The Department for Culture, Media and Sport (DCMS -“improving the quality of life for all”) has just put out recommendations, taking the Live Music Act further in the direction of liberalisation and de-regulation. These things go in cycles. There are new civil servants involved, and quite rationally, they see the sense of unpicking the disproportionate and unnnecessarily restrictive powers given to Local Authorities by the 2003 Licensing Act, an Act for which their predecessors – who used to bang on about the link between live music and public disorder – were responsible, and which made music in small venues suffer.
The document is “Entertainment Regiulation. DCMS Consultation response.” and was apparently out on Monday. (Who knew?) Insomniacs and anoraks are welcome to try the full document HERE. This is the key paragraph:
89. It is clear that the audience levels need to be adjusted to address the concerns that have been raised by respondents. Most entertainment activities that are licensable will be deregulated up to an audience threshold of 500 people, save for indoor sport, which will have a higher audience ceiling of 1000 people. Music activities will be deregulated up to audiences of 500 people in prescribed circumstances. There will also be a small number of controlled exemptions which will not have an upper threshold imposed.
90.The argument for a performance end time has been made persuasively, and an end time of 23:00 will apply to any deregulated activities.

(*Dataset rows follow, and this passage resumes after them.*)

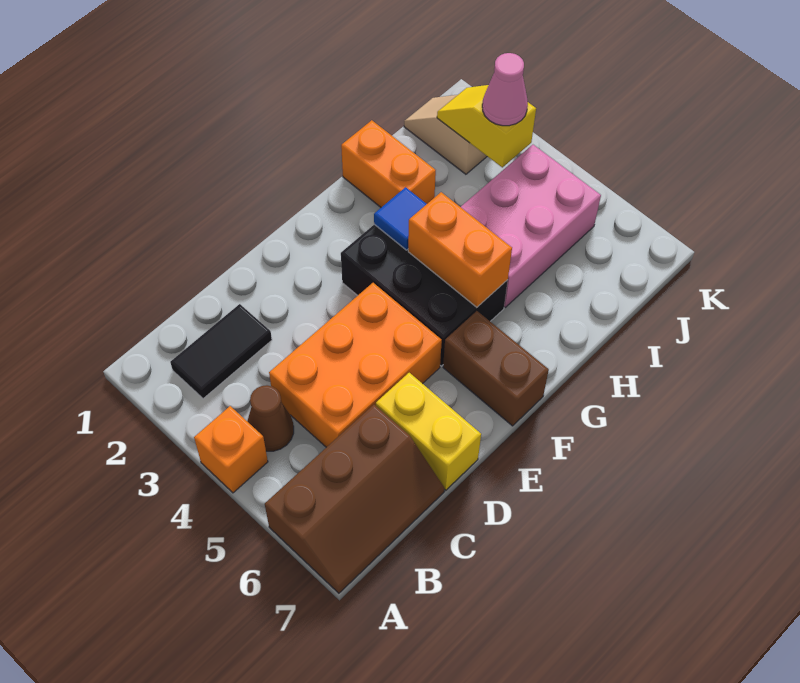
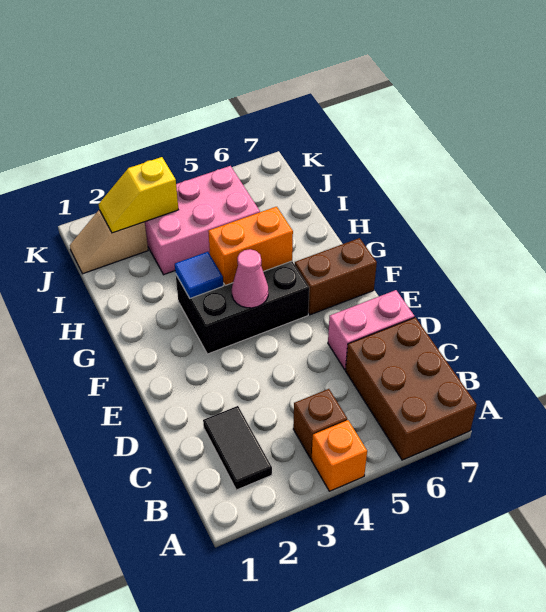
brown slope A6:C7 level 1 top 6 -> brown brick A6:C7 level 1
brown cone B4 level 1 -> brown brick B4 level 1
orange brick C4:E5 level 1 -> none
yellow brick D6:D7 level 1 -> pink brick D6:D7 level 1
orange brick H1:H2 level 1 -> none
pink brick H4:J5 level 1 -> pink brick I3:J5 level 1
pink cone J3 level 3 -> pink cone F4 level 2

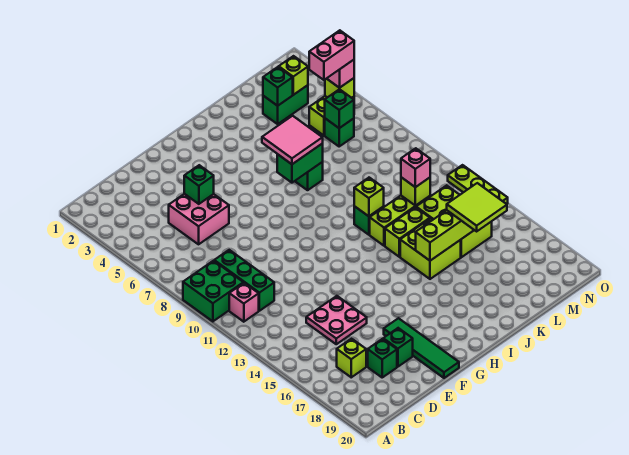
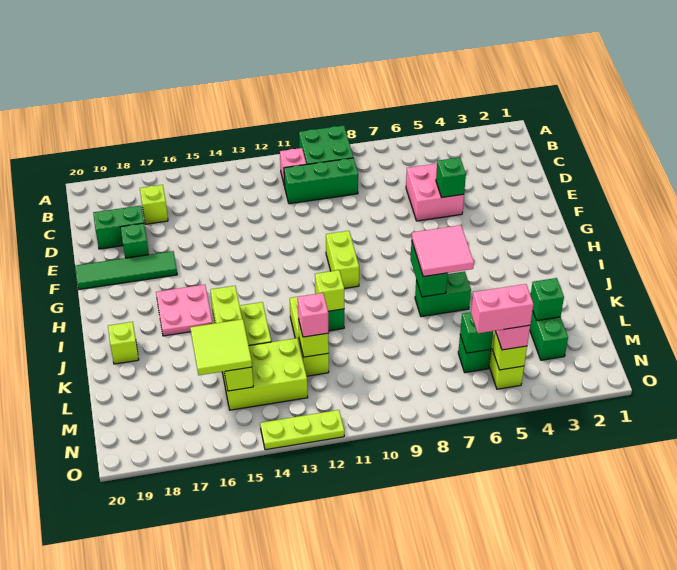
pink plate D14:E15 level 1 -> pink plate H16:I17 level 1
green brick D18 level 1 -> green brick D18:D19 level 1
lime brick J13:K13 level 1 -> lime brick G10:H10 level 1
lime brick M3 level 2 -> lime brick J19 level 1
pink brick M5:N5 level 4 -> pink brick N5:N6 level 4

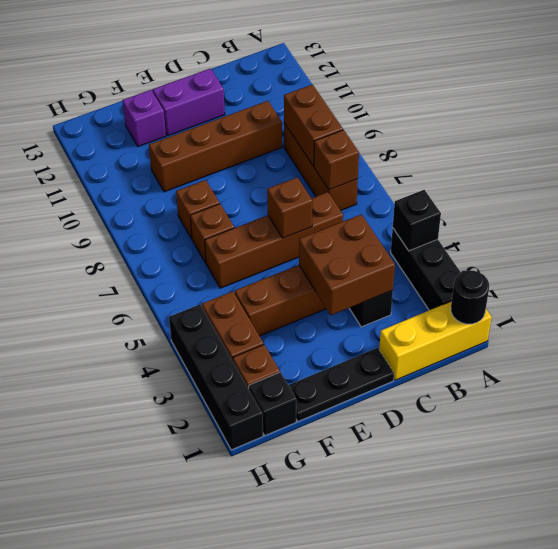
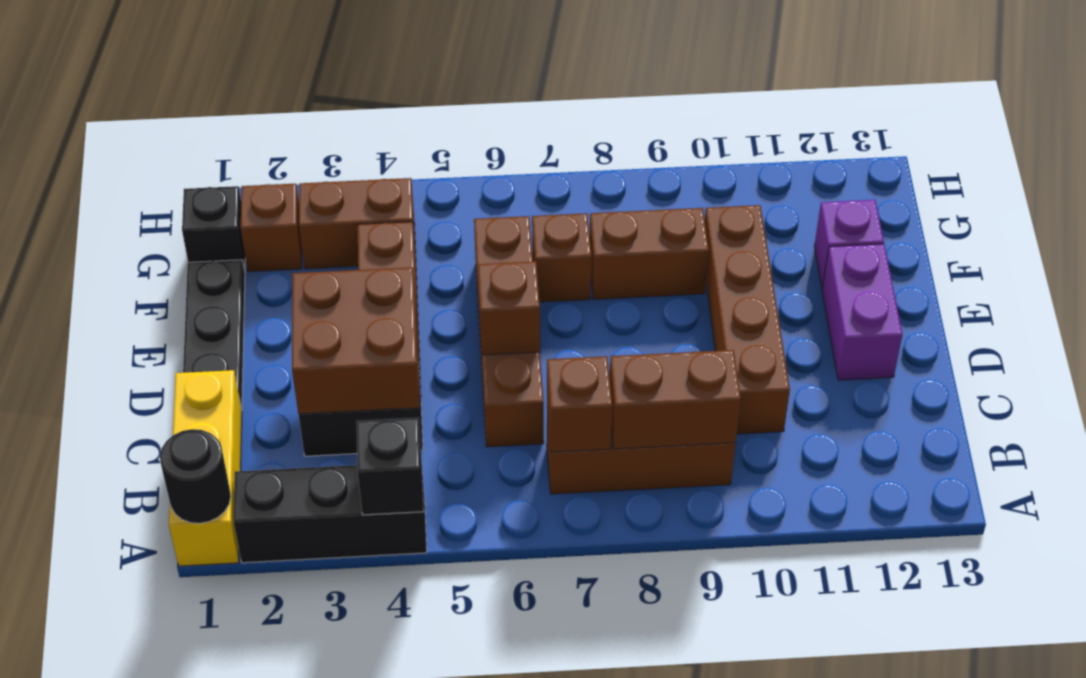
brown brick F8 level 1 -> brown brick F8:F9 level 1
black brick H1:H4 level 1 -> none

Incidentally, you have to stand back in admiration of the neat tactics of the actors Union Equity: they asked for an exemption for up to 5,000, thus making the final proposal look very modest. The source here is para 36, in which, by contrast, the Musicians Union (correct me if I’m wrong) appear to be asking for a 200 exemption – something which the Live Music Act had already granted. Uh?
The Musicians Union did nothing aboutit until it was too late—as usual,but are now trying to tsake all the credit.